OUR TAKE: 7 out of 10
I'll admit I'm not and never have been a big fan of the "Thor" comic book character. When I was a kid I was obviously familiar with him due to his appearances in the "Avengers" series (one of my favorites), but I don't recall ever buying any of the character's individual comic books.

As a result, I've never seen either the introductory film from 2011 or its sequel from two years later, "Thor: The Dark World," in their entirety. I can't recall why I had another of our reviewers cover those films -- be that a conflict with other screenings or some other event, or simply lack of interest on my part -- but I've never had any desire to go back and watch them.

With the third film in the series - "Thor: Ragnarok" -- getting rave reviews, I figured I should check it out and having now seen the flick, I may have to go back and watch those earlier films if they're anything like this offering.

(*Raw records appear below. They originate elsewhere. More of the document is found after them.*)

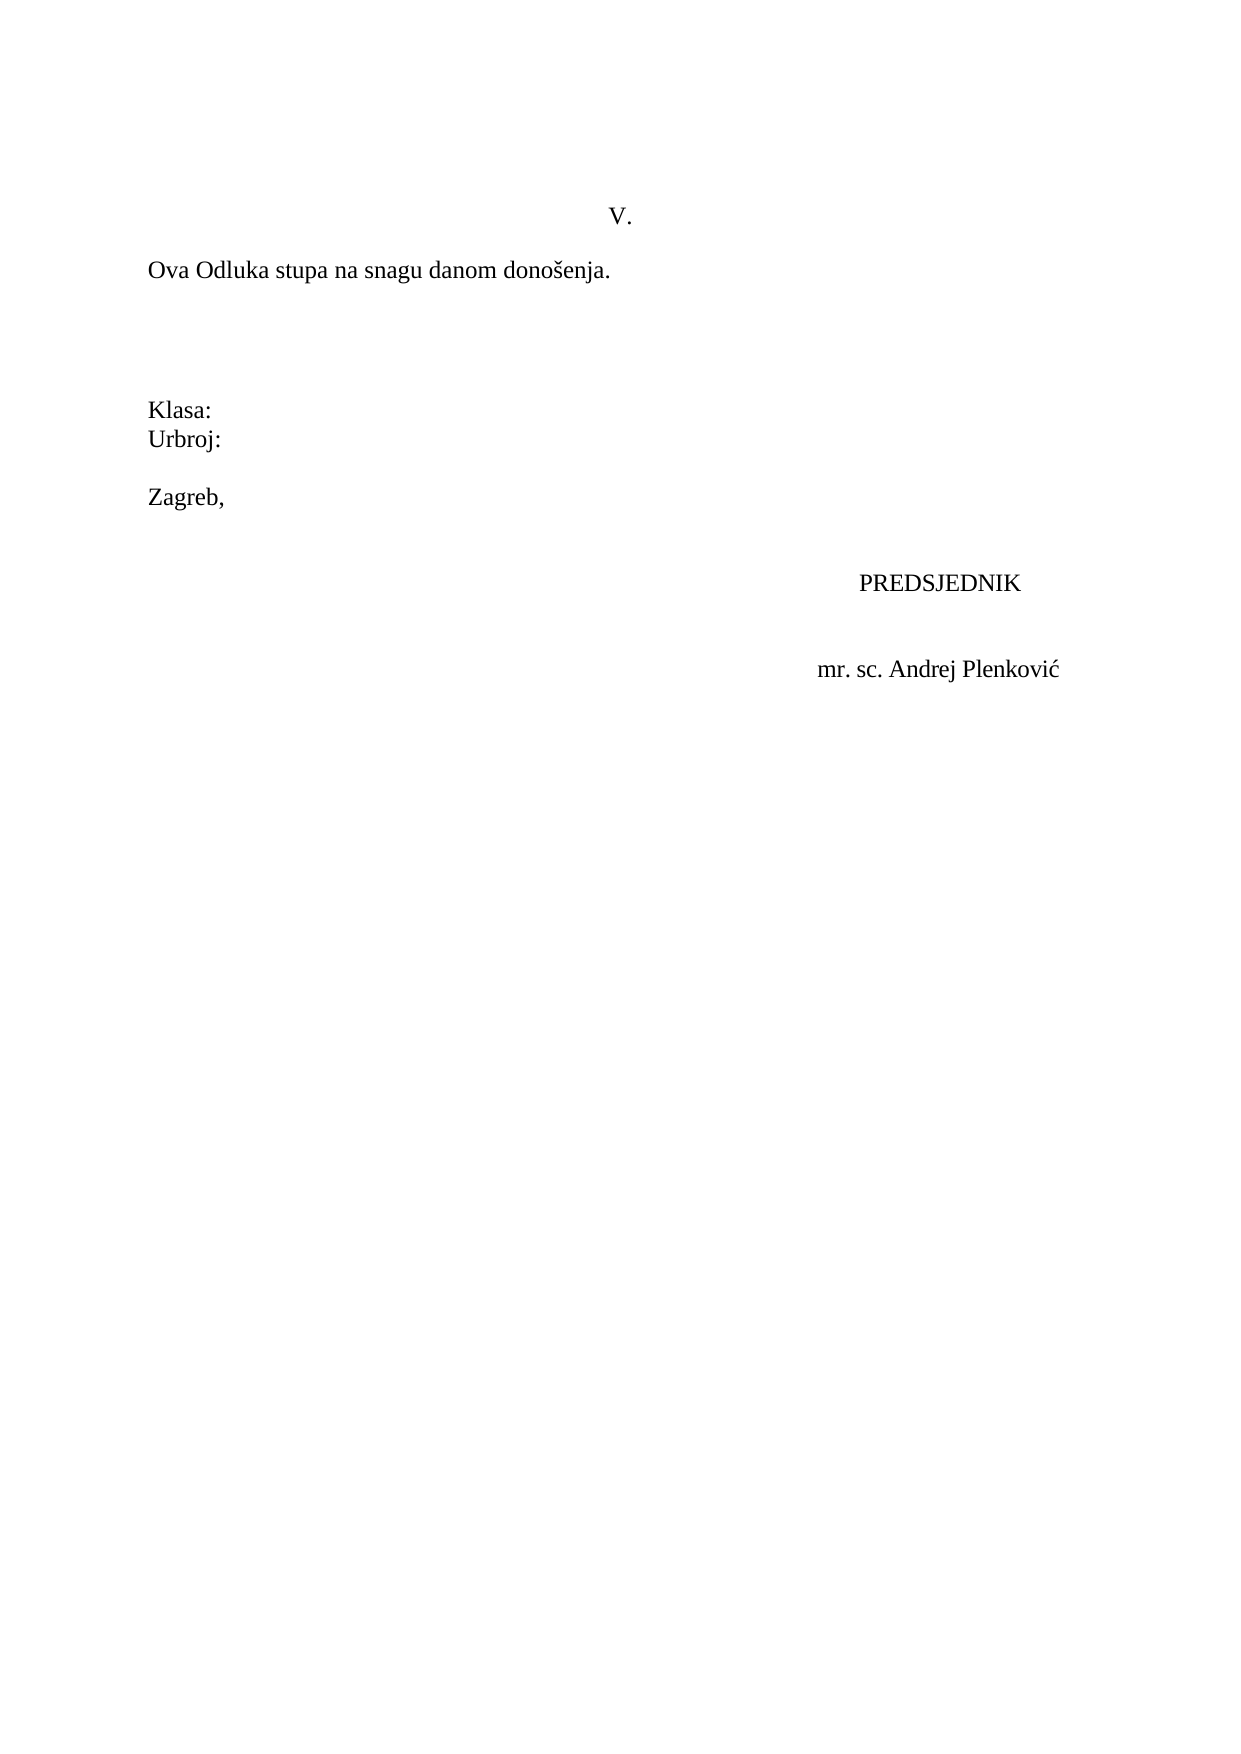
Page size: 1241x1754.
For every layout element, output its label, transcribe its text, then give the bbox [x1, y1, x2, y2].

text Ova Odluka stupa na snagu danom donošenja. [148, 255, 1093, 284]
text V. [148, 201, 1093, 230]
text mr. sc. Andrej Plenković [148, 654, 1093, 683]
text Urbroj: [148, 424, 1093, 453]
text PREDSJEDNIK [148, 568, 1093, 597]
text Zagreb, [148, 482, 1093, 510]
text Klasa: [148, 395, 1093, 424]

Fun, entertaining, self-deprecating, sometimes downright zany and often quite hilarious, the pic is enjoyable from start to finish.

Like many of its Marvel movie brethren, this one doesn't exist in a vacuum and instead features characters from the rest of the Marvel universe -- some in just small cameo moments and others with more substantial parts. It's a smart if obviously not original move by screenwriters Eric Pearson and Craig Kyle & Christopher L. Yost and director Taika Waititi who milk those appearances and the chemistry with the title character for all their worth.

And they obviously have fun with that and the rest of the material, as evidenced early on when Thor (a returning Chris Hemsworth who certainly continues to look the part and then some) carries on a conversation with skeletal remains while caged, followed by pausing during a subsequent conversation with a huge fire demon for him to slowly rotate back around (while chained up and dangling) to face his adversary.

That's followed by the first of two uses of Led Zeppelin's "Immigrant Song" playing under an action scene (that works brilliantly in both cases), and then Thor returning home to Asgard to find his father (Anthony Hopkins, sort of) watching a play representing the family dynamics of him and his sons (with those playing the parts being some fun and funny little cameos).

Another entertaining cameo featuring another Marvel character pops up after that, with the main storyline then kicking in. It involves Thor not only learning his treacherous brother (Tom Hiddleston) is alive, but that they have a sister (Cate Blanchett) they've never met who their father locked away long ago to keep her insatiable and homicidal power hunger in check.

Well, she's now been released, and while Thor and Loki try to stop her, she ends up tossing them out of a dimensional portal and they land in a world run by the Grand Master (Jeff Goldblum, perfectly cast and hamming it up as usual).

That results in the introduction of two new characters (Tessa Thompson, terrific playing a kick-butt, boozy bounty hunter of sorts, and Waititi playing a rock character not that dissimilar from The Thing of "Fantastic Four" fame, although far, far funnier). And it also allows the Hulk to have a large and likewise funny part as he does battle with his fellow avenger in a gladiator arena.

Yes, there's all of the requisite action commonly found in the Marvel films, but having that slathered in humor -- much like what occurred with "Guardians of the Galaxy" -- makes it feel fresh and keeps it from coming off as comic book movie rote. While I didn't go in as a big "Thor" fan, I certainly left as one, at least as presented in this third installment of the franchise. Enjoyable and entertaining from start to finish, "Thor: Ragnarok" rates as a 7 out of 10.